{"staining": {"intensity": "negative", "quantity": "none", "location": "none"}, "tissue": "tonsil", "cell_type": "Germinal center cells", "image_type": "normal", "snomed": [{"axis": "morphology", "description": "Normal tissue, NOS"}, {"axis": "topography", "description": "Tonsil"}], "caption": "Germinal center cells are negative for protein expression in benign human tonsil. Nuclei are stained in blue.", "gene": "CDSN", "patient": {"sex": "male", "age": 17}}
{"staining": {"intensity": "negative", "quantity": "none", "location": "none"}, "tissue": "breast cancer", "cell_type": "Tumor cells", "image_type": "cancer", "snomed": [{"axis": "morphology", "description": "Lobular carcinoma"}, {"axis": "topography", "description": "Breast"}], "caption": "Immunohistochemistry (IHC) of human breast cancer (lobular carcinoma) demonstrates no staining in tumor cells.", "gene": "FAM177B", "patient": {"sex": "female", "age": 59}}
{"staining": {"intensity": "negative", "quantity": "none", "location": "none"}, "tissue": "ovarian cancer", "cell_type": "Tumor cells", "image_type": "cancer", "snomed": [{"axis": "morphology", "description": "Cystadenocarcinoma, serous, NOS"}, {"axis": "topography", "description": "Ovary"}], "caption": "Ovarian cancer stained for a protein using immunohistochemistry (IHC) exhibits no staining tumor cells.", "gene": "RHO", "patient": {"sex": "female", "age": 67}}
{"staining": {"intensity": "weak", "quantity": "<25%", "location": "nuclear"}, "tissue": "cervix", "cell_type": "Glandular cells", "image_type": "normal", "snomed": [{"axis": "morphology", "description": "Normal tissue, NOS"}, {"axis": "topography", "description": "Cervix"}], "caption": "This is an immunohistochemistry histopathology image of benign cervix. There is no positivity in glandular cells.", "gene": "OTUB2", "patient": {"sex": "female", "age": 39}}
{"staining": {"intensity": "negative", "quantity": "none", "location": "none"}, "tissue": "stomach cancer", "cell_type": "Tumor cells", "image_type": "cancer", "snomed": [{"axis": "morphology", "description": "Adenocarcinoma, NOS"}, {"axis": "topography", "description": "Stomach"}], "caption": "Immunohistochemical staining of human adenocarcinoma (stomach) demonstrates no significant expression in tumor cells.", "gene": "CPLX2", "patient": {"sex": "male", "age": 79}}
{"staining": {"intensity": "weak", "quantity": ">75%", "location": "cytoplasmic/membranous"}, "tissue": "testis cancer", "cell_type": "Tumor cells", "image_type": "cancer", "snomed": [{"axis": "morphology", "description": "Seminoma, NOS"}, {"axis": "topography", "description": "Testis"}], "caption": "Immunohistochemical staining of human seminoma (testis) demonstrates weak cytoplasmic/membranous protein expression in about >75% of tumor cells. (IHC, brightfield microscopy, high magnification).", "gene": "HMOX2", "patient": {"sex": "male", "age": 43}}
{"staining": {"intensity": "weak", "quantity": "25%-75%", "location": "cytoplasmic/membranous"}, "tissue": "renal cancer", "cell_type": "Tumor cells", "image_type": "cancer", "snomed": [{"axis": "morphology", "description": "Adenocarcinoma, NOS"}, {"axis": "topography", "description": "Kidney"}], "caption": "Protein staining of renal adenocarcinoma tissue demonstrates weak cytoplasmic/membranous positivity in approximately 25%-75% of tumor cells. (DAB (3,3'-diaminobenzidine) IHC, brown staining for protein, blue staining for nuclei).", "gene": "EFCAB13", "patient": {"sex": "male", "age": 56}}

▬▬▬

Exercise instructions >>
Word for word, return each of the entries shown above.

Solution to the problem >>
{"staining": {"intensity": "negative", "quantity": "none", "location": "none"}, "tissue": "tonsil", "cell_type": "Germinal center cells", "image_type": "normal", "snomed": [{"axis": "morphology", "description": "Normal tissue, NOS"}, {"axis": "topography", "description": "Tonsil"}], "caption": "Germinal center cells are negative for protein expression in benign human tonsil. Nuclei are stained in blue.", "gene": "CDSN", "patient": {"sex": "male", "age": 17}}
{"staining": {"intensity": "negative", "quantity": "none", "location": "none"}, "tissue": "breast cancer", "cell_type": "Tumor cells", "image_type": "cancer", "snomed": [{"axis": "morphology", "description": "Lobular carcinoma"}, {"axis": "topography", "description": "Breast"}], "caption": "Immunohistochemistry (IHC) of human breast cancer (lobular carcinoma) demonstrates no staining in tumor cells.", "gene": "FAM177B", "patient": {"sex": "female", "age": 59}}
{"staining": {"intensity": "negative", "quantity": "none", "location": "none"}, "tissue": "ovarian cancer", "cell_type": "Tumor cells", "image_type": "cancer", "snomed": [{"axis": "morphology", "description": "Cystadenocarcinoma, serous, NOS"}, {"axis": "topography", "description": "Ovary"}], "caption": "Ovarian cancer stained for a protein using immunohistochemistry (IHC) exhibits no staining tumor cells.", "gene": "RHO", "patient": {"sex": "female", "age": 67}}
{"staining": {"intensity": "weak", "quantity": "<25%", "location": "nuclear"}, "tissue": "cervix", "cell_type": "Glandular cells", "image_type": "normal", "snomed": [{"axis": "morphology", "description": "Normal tissue, NOS"}, {"axis": "topography", "description": "Cervix"}], "caption": "This is an immunohistochemistry histopathology image of benign cervix. There is no positivity in glandular cells.", "gene": "OTUB2", "patient": {"sex": "female", "age": 39}}
{"staining": {"intensity": "negative", "quantity": "none", "location": "none"}, "tissue": "stomach cancer", "cell_type": "Tumor cells", "image_type": "cancer", "snomed": [{"axis": "morphology", "description": "Adenocarcinoma, NOS"}, {"axis": "topography", "description": "Stomach"}], "caption": "Immunohistochemical staining of human adenocarcinoma (stomach) demonstrates no significant expression in tumor cells.", "gene": "CPLX2", "patient": {"sex": "male", "age": 79}}
{"staining": {"intensity": "weak", "quantity": ">75%", "location": "cytoplasmic/membranous"}, "tissue": "testis cancer", "cell_type": "Tumor cells", "image_type": "cancer", "snomed": [{"axis": "morphology", "description": "Seminoma, NOS"}, {"axis": "topography", "description": "Testis"}], "caption": "Immunohistochemical staining of human seminoma (testis) demonstrates weak cytoplasmic/membranous protein expression in about >75% of tumor cells. (IHC, brightfield microscopy, high magnification).", "gene": "HMOX2", "patient": {"sex": "male", "age": 43}}
{"staining": {"intensity": "weak", "quantity": "25%-75%", "location": "cytoplasmic/membranous"}, "tissue": "renal cancer", "cell_type": "Tumor cells", "image_type": "cancer", "snomed": [{"axis": "morphology", "description": "Adenocarcinoma, NOS"}, {"axis": "topography", "description": "Kidney"}], "caption": "Protein staining of renal adenocarcinoma tissue demonstrates weak cytoplasmic/membranous positivity in approximately 25%-75% of tumor cells. (DAB (3,3'-diaminobenzidine) IHC, brown staining for protein, blue staining for nuclei).", "gene": "EFCAB13", "patient": {"sex": "male", "age": 56}}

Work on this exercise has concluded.